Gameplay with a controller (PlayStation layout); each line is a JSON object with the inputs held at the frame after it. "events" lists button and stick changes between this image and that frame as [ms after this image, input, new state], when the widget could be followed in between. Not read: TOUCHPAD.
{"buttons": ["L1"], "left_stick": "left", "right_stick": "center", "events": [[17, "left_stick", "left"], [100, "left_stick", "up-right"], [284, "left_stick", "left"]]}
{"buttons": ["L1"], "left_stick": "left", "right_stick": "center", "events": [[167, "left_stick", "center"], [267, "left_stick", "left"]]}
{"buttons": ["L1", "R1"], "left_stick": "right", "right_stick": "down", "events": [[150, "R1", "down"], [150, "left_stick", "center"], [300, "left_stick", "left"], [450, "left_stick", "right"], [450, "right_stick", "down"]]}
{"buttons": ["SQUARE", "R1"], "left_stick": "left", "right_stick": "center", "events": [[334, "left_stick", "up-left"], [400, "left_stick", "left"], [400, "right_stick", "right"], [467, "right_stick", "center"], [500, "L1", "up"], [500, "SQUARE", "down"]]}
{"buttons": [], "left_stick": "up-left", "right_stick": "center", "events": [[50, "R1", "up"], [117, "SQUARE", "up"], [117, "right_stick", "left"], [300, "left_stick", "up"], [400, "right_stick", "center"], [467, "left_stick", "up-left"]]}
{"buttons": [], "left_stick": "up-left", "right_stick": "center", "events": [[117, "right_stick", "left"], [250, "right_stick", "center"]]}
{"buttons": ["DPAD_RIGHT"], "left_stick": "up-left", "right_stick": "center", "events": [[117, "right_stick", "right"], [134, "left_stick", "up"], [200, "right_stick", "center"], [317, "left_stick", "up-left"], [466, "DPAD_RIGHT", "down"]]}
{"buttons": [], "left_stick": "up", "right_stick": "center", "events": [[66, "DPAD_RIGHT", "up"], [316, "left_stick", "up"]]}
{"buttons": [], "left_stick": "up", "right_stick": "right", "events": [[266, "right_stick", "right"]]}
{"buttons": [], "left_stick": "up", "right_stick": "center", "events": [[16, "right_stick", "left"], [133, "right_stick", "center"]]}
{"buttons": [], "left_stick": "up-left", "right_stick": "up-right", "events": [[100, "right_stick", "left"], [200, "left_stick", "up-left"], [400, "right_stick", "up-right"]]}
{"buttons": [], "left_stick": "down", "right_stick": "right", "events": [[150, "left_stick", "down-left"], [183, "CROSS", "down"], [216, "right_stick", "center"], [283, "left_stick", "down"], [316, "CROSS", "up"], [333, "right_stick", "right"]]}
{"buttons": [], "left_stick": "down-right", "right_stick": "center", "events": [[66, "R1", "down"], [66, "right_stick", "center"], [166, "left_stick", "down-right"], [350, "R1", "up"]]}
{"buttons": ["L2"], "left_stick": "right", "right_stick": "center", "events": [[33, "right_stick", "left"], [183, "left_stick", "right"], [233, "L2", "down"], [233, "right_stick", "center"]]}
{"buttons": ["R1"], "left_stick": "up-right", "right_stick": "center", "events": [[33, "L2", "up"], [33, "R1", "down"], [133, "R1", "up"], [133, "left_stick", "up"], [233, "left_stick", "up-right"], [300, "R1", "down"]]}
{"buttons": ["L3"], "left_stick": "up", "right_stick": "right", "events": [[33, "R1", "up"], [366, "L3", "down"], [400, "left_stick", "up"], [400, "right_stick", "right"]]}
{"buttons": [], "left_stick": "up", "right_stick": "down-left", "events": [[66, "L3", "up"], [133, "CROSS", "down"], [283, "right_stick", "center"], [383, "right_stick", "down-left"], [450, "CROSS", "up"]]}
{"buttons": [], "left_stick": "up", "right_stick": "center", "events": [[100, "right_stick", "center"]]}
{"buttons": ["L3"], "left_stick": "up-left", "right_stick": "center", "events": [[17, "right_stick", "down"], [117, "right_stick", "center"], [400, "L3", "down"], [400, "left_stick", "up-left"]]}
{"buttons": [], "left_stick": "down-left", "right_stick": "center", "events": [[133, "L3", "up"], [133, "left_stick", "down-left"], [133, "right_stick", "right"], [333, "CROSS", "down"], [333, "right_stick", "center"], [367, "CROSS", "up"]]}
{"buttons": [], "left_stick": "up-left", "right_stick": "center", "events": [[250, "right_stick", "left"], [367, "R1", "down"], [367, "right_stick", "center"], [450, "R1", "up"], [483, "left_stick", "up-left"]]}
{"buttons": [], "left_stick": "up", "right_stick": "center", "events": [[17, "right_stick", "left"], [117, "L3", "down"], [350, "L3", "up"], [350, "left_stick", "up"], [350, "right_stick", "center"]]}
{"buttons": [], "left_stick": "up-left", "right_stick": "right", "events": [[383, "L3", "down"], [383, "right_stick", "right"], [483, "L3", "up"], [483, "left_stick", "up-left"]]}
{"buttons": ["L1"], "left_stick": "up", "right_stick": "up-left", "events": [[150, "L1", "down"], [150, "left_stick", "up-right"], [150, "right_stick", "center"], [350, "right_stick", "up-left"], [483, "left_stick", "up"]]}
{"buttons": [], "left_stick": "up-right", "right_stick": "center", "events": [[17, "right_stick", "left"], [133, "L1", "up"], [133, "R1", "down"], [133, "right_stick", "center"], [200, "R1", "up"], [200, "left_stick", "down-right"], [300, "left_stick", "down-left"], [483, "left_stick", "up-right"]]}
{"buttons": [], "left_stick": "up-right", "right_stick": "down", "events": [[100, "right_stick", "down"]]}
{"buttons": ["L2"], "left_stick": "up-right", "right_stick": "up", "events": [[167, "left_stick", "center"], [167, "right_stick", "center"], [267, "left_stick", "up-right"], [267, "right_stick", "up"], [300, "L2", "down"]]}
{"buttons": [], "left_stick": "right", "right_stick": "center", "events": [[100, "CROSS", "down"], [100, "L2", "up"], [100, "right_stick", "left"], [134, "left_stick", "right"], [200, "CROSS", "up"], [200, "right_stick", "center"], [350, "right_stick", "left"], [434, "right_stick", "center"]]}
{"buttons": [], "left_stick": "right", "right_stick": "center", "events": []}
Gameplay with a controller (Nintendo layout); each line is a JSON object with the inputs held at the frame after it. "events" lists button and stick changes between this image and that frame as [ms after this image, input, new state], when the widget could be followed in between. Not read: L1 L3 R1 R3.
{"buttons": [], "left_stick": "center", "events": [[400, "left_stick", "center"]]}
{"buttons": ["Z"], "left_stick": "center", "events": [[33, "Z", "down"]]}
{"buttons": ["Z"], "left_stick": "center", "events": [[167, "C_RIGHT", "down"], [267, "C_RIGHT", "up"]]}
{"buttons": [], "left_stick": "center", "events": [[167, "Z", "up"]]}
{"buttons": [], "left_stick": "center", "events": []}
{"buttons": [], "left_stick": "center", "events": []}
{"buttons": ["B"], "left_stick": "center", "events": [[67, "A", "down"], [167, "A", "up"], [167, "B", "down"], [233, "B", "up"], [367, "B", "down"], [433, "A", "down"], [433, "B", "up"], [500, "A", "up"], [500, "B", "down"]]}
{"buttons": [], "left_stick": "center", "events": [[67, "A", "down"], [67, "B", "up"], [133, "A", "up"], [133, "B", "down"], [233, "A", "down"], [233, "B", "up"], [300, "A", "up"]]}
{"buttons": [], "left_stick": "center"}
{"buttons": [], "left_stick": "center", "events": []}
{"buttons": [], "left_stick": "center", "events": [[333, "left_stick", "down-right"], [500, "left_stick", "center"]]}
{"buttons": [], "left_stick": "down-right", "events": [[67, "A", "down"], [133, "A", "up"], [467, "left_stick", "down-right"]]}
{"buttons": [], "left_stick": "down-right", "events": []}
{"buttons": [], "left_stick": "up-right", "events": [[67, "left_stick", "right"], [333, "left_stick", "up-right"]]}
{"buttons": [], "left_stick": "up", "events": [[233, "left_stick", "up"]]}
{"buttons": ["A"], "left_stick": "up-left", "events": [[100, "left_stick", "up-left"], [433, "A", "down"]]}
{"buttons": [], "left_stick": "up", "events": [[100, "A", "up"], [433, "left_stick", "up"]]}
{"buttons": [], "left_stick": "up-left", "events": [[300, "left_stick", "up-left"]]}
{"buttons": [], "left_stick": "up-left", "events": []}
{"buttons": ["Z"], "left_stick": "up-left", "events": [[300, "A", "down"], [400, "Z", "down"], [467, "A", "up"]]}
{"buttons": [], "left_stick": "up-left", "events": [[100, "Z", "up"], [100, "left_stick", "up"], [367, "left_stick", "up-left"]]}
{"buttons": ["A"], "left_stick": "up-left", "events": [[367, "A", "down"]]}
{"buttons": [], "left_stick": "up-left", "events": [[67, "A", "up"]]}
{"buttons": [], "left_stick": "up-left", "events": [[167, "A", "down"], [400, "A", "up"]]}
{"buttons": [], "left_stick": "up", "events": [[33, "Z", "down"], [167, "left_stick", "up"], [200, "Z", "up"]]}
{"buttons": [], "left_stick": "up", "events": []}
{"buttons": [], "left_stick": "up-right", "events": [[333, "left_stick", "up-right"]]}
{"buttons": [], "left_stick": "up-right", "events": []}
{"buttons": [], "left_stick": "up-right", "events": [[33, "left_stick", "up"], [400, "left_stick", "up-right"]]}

- **Problem**
Tell how many lines of the data above hold the string "widget". Give only the number.

- **Answer to this task**
2